I was drawn to Trick Mirror by its subtitle, "Reflections on Self-Delusion," and sold on it by this part of the introduction:
When I feel confused about something, I write about it until I turn into the person who shows up on paper: a person who is plausibly trustworthy, intuitive, and clear. It's exactly this habit – or compulsion – that makes me suspect that I am fooling myself. If I were, in fact, the calm person who shows up on paper, why would I always need to hammer out a narrative that gets me there?
Trick Mirror is a collection of essays that circle around the idea that our self images are stories we tell ourselves, just as our public personas are stories we project to others, and that society dictates the range of available stories. The specific subjects and arguments are familiar ones – how the Internet substitutes "virtue signaling" for action, the seven scams that define the millennial generation, religion and drugs as paths to ecstatic experience, rape culture on college campuses, the wedding industrial complex – but Tolentino covers them with a smidgen more insight and a more personal touch than your typical magazine article.

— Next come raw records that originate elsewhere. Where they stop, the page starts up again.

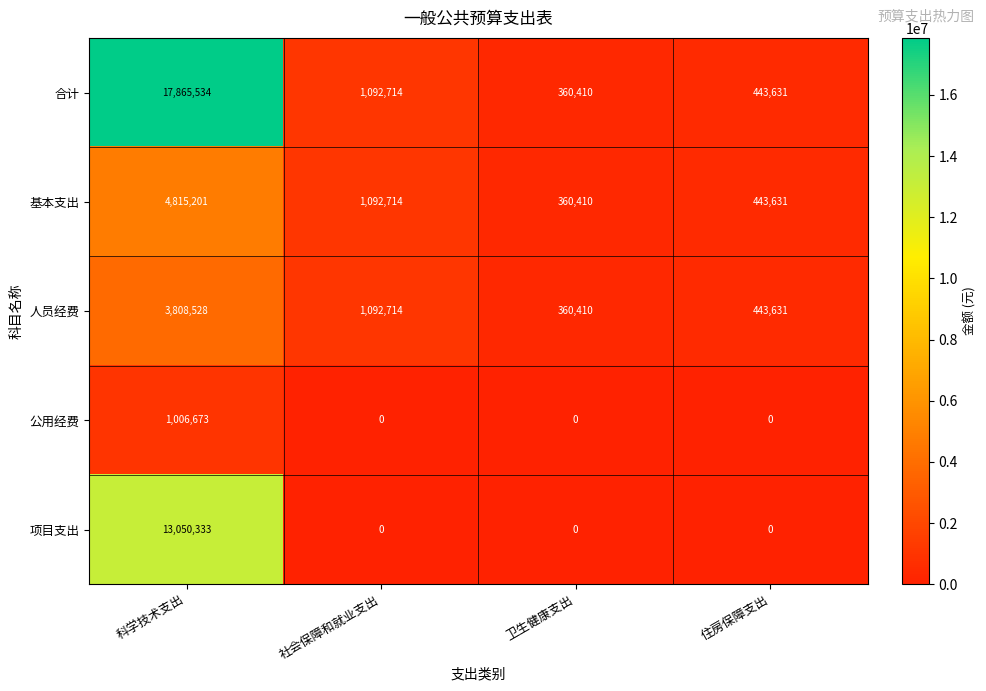

True or false: 项目支出 has a value of 13050333 at 科学技术支出.

True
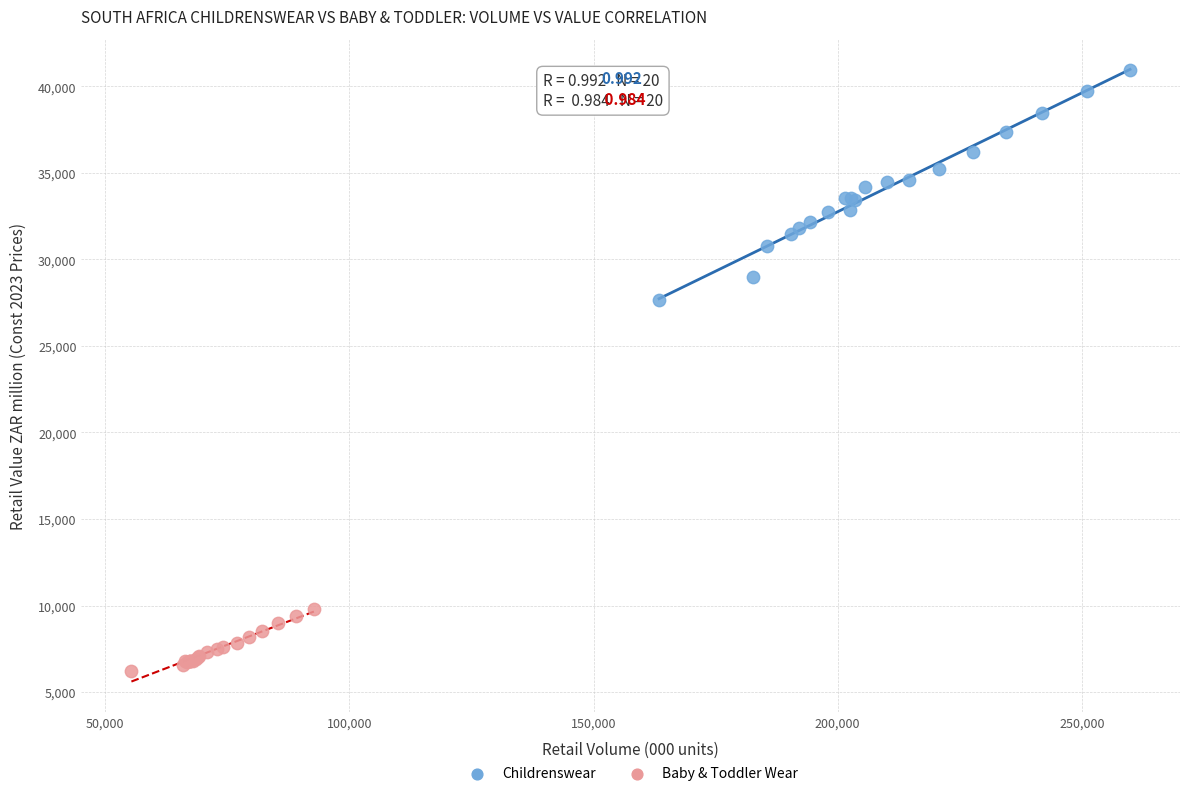

Which series has the widest spread of Y values?

Childrenswear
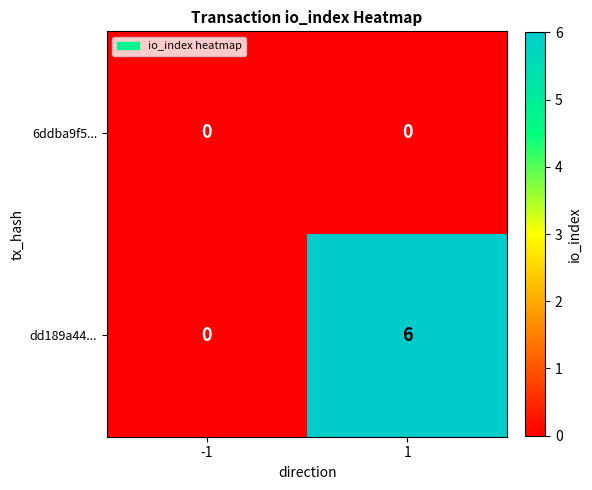

Rank the series by their maximum value, from highest to lowest.

dd189a44..., 6ddba9f5...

For example, when talking about the gig economy, Tolentino notes that popular opinion is that millennials prefer the freedom of freelancing because "it's just easier to be think millennials float from gig to gig because we're shiftless or spoiled or in love with the 'hustle' than to consider the fact that the labor market is punitively unstable and growing more so every day." She follows this point with a story about her own professional life.